Wednesday, January 14, 2009

The Seventh Journey ( South Africa, Soweto)


"Together we have travelled a long road to be where we are today. This has been a road of struggle against colonial and apartheid oppression…” Thabo Mbeki

A Dry White Season,(1989)by Andre Brink



In the Book, A Dry White Season, The story is being narrated by the narrator (not Ben Like in the Movie). And it begins with the death of Ben Du Toit, a 53- year-old white Afrikaner man killed on the road by a hit-and-run driver( No driver identified) .The hit and run barely makes the news and only covers a few lines on the fourth page of the evening newspaper. The person retelling the story is not Ben, but an old college friend of Ben whom he trusted.
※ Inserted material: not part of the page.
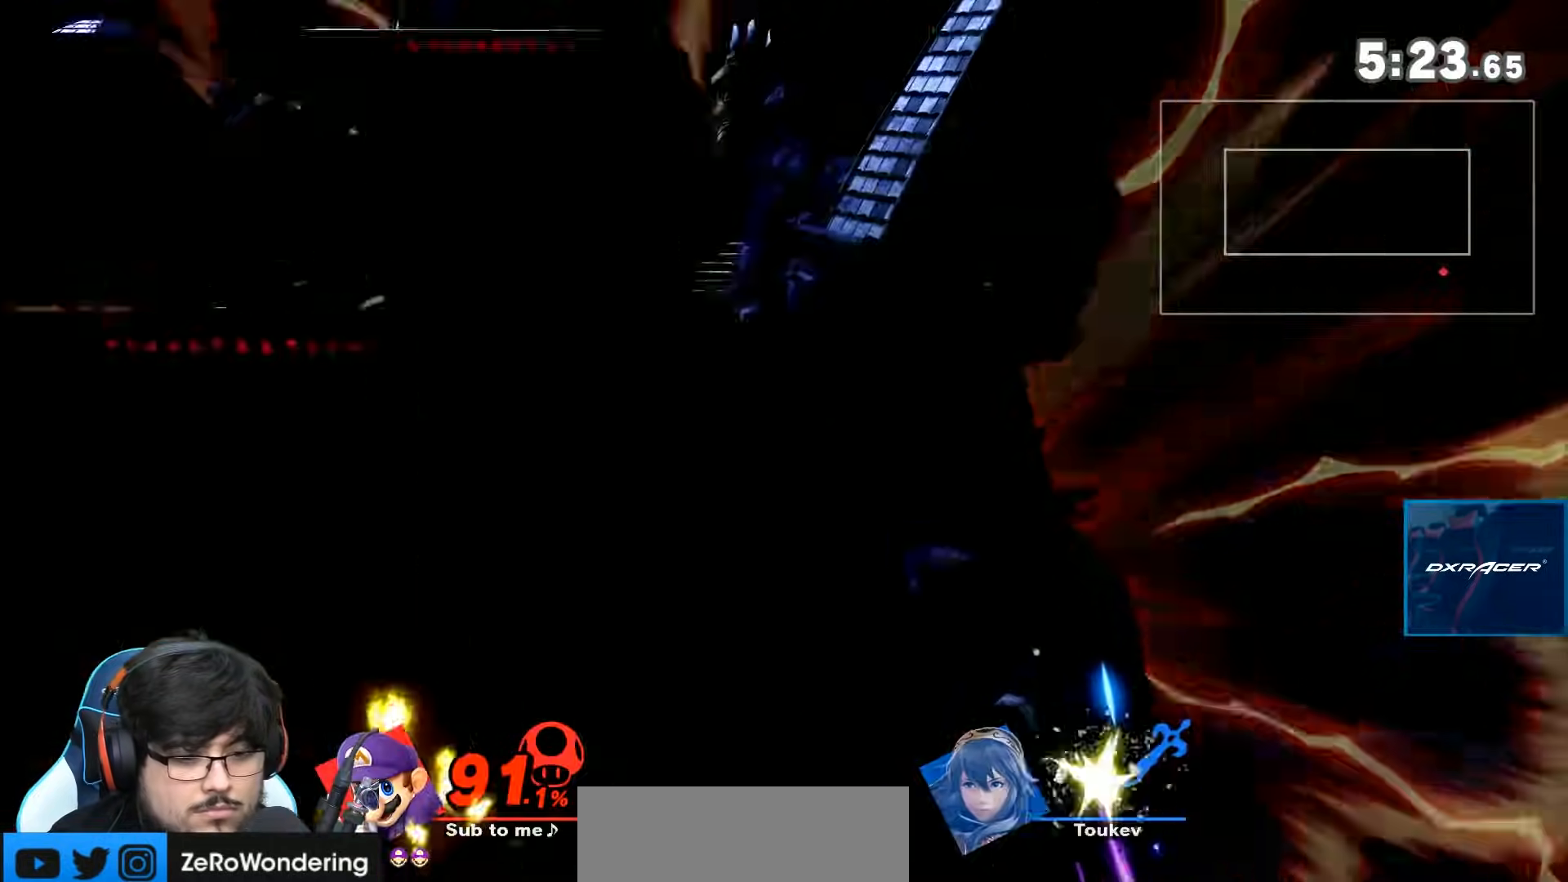
{"dt_ms": 1000, "buttons": [], "left_stick": "center", "right_stick": "center"}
They had only met two weeks before his death. Ben was acting strange , and the narrator thought that Ben may need a vacation. But during their meeting, Ben asked him to hold on to a pile of “papers and stuff”. On these papers he had “written it all down,” he had told the narrator; “they’ve taken it all from me. Nearly everything. Not much left. But they won’t get that. You hear me? If they get that there would have been no sense at all” (p. 13). Then slowly the narrator tells the story.


In my opinion, this opening should have been how the movie began. I believe it pulls the audience in and provides a valid reason to support and believe in this cause: Ben gave his life, so it must be true. I think it would have been better than hearing and watching as Ben lived it.